Recorded data:
(begin)
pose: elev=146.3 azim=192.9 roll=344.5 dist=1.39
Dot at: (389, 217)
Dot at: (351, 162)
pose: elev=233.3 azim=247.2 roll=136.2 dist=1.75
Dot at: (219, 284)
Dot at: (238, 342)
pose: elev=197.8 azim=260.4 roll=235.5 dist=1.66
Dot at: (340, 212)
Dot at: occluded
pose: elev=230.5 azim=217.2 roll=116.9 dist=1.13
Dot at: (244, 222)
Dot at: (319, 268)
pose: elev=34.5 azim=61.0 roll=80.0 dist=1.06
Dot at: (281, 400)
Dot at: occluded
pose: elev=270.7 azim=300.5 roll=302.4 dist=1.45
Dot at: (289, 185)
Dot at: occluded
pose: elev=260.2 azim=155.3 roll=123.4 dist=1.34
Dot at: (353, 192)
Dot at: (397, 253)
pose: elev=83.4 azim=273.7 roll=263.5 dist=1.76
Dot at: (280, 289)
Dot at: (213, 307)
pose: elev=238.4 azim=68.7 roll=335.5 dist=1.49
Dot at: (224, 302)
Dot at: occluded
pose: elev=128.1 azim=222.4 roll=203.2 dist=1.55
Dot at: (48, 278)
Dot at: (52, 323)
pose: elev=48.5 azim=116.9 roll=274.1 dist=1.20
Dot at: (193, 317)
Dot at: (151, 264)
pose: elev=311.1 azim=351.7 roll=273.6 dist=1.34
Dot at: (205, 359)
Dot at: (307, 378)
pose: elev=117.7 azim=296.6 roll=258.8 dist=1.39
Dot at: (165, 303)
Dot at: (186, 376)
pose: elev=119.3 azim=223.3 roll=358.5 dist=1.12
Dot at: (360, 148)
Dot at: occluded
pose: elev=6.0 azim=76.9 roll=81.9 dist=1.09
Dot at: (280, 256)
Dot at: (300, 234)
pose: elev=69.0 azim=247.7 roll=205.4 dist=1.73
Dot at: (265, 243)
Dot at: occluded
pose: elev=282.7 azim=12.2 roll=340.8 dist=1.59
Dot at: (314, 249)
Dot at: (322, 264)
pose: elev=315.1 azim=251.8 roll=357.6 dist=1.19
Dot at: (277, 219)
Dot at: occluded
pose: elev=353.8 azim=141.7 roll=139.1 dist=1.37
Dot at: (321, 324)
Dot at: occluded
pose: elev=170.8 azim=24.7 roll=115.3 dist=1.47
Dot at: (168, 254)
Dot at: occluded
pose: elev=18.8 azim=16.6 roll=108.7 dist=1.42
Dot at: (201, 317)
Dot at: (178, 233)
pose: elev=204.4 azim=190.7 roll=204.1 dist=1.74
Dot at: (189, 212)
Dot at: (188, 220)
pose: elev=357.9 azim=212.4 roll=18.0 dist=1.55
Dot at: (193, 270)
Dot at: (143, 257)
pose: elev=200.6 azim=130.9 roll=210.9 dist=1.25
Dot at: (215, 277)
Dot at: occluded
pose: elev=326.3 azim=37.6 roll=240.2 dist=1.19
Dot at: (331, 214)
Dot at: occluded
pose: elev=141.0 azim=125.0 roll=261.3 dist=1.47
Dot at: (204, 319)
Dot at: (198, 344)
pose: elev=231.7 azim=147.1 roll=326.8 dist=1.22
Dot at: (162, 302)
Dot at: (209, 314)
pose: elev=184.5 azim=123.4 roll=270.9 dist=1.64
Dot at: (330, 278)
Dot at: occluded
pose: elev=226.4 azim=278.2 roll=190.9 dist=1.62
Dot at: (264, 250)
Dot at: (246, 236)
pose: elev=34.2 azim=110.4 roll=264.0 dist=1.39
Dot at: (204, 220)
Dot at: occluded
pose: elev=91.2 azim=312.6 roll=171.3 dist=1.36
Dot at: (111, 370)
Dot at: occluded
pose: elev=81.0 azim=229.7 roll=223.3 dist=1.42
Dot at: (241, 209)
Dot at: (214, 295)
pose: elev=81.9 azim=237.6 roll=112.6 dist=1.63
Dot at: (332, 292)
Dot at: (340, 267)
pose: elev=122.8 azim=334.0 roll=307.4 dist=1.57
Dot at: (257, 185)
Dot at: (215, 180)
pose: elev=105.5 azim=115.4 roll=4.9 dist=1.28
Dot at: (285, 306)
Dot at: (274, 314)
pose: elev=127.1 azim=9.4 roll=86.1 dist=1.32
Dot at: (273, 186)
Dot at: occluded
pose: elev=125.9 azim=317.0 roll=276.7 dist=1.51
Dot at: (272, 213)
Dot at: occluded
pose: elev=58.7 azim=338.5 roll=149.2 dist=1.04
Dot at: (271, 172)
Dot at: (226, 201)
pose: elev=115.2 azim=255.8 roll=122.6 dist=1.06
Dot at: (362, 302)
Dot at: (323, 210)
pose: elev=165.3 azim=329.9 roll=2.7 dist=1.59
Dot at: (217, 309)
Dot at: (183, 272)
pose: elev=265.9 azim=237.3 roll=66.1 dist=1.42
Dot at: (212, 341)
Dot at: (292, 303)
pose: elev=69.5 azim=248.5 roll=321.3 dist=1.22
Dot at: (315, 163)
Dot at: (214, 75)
(end)
Set down the lines of the records above, unchanged, from the line holding "pose: elev=91.2 azim=312.6" through the line holding "Dot at: (340, 267)", inclusive.

pose: elev=91.2 azim=312.6 roll=171.3 dist=1.36
Dot at: (111, 370)
Dot at: occluded
pose: elev=81.0 azim=229.7 roll=223.3 dist=1.42
Dot at: (241, 209)
Dot at: (214, 295)
pose: elev=81.9 azim=237.6 roll=112.6 dist=1.63
Dot at: (332, 292)
Dot at: (340, 267)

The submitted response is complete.